What draws African migrants to make their home in Iowa?
As Osamamen Oba Eduviere poses this question as part of research to help some of the state’s newest residents, she reflects on the educational opportunities that brought her to the Hawkeye State.
The University of Iowa PhD student previously taught religious studies at the University of Benin in Nigeria, where a colleague showed her a method of ethnography she’d learned in the U.S. that seeks to benefit not only the observer but the observed. “It opened my eyes to a different kind of scholarship,” says Osamamen, “and I was very much intrigued with knowing how she got data and the ethical ways in which she navigated.”
Osamamen’s quest to learn more about this research method led her to The Virgin of El Barrio, a book by UI professor Kristy Nabhan-Warren about a Mexican American community, which was based on a study involving a decade of participant observations and in-depth interviews. Eager to study under Nabhan-Warren, Osamamen enrolled in Iowa’s PhD program in religious studies in fall 2021.
Osamamen now collaborates with UI faculty members Brady G’sell and Amy Weismann (00JD) on Homebuilding in the Heartland, a grant-funded project to learn how African immigrants adjust to life in Iowa. Osamamen created and maintains a database of organizations that provide services to immigrants in the state, interviews African Iowans about their stories, and invites migrants to keep journals of their experiences. “Once we brought Osamamen on board, the project just blossomed,” says G’sell, an assistant professor of gender, women’s, and sexuality studies. “All of a sudden, we could go in all these new directions because of the expertise she brought to the table and the kind of imagination she had for what our research could look like.”
The collaborators hope their research strengthens the network of support for African migrants who come to Iowa for a variety of reasons, from educational and economic opportunities to political and religious freedoms. With guidance from the Obermann Center for Advanced Studies, Osamamen, G’sell, and adjunct assistant international studies professor Sunday Goshit (06MA, 09PhD, 12MS) also have applied for a grant from Humanities Without Walls to create public events where African women can share their stories with their new communities.

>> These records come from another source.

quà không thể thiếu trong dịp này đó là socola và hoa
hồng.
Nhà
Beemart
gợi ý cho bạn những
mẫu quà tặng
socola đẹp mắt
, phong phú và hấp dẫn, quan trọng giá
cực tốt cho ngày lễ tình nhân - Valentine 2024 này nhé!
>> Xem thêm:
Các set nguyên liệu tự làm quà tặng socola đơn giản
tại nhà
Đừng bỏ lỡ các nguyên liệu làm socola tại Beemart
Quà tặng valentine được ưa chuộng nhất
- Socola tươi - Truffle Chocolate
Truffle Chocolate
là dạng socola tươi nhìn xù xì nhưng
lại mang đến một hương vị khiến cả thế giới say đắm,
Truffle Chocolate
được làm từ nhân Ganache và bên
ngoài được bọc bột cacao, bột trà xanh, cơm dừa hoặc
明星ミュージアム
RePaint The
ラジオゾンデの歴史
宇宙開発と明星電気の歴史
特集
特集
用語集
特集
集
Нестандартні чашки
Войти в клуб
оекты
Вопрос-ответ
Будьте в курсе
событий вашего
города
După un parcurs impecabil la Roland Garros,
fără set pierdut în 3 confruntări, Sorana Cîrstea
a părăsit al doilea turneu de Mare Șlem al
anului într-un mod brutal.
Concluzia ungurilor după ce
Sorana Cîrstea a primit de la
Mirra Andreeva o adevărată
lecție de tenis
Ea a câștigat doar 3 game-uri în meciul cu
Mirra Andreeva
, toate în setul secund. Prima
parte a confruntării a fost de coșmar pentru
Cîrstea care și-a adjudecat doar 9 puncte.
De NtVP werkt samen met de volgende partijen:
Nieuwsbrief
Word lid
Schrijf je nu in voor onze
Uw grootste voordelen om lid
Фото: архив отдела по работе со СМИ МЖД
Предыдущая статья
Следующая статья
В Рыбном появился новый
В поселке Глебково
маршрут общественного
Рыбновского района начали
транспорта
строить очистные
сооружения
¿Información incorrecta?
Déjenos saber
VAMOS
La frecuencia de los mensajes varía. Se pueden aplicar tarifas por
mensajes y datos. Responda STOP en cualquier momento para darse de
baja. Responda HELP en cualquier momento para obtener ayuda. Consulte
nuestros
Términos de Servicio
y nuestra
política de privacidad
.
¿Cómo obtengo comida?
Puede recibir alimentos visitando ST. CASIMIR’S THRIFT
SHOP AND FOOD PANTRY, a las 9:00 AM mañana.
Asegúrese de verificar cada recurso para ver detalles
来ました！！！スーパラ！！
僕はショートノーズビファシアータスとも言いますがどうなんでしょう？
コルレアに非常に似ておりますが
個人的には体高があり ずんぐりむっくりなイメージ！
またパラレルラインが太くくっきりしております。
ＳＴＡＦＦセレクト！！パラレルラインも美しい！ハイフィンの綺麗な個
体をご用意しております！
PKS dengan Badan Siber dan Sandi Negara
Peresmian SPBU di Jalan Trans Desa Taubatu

In addition to her work with migrants, Osamamen recently published op-eds in Nigeria’s Guardian newspaper on topics such as the threat posed to education by the terrorist group Boko Haram and the pollution in the Niger Delta that has forced people to leave their homes. “That’s tremendous public-facing work,” says G’sell. “I think that just shows what an innovative, flexible scholar she is, and we’re just so lucky she’s here at the University of Iowa.”
Osamamen, who received the UI’s M. Willard Lampe Scholarship last year for scholarship that engages the public in ways that foster religious tolerance, says her research is building toward a dissertation on Nigerian women, gender, and religion. After her graduation in spring 2026, she plans to bring her insights back to Nigeria and perhaps work for the United Nations Refugee Agency or another nonprofit that provides migrant support. “I feel that I am here to study, and then when I study, I can give back meaningfully to my community,” she says. “That has been one thing that has kept me going in all these works I’ve been doing on migration and has been the force behind it.”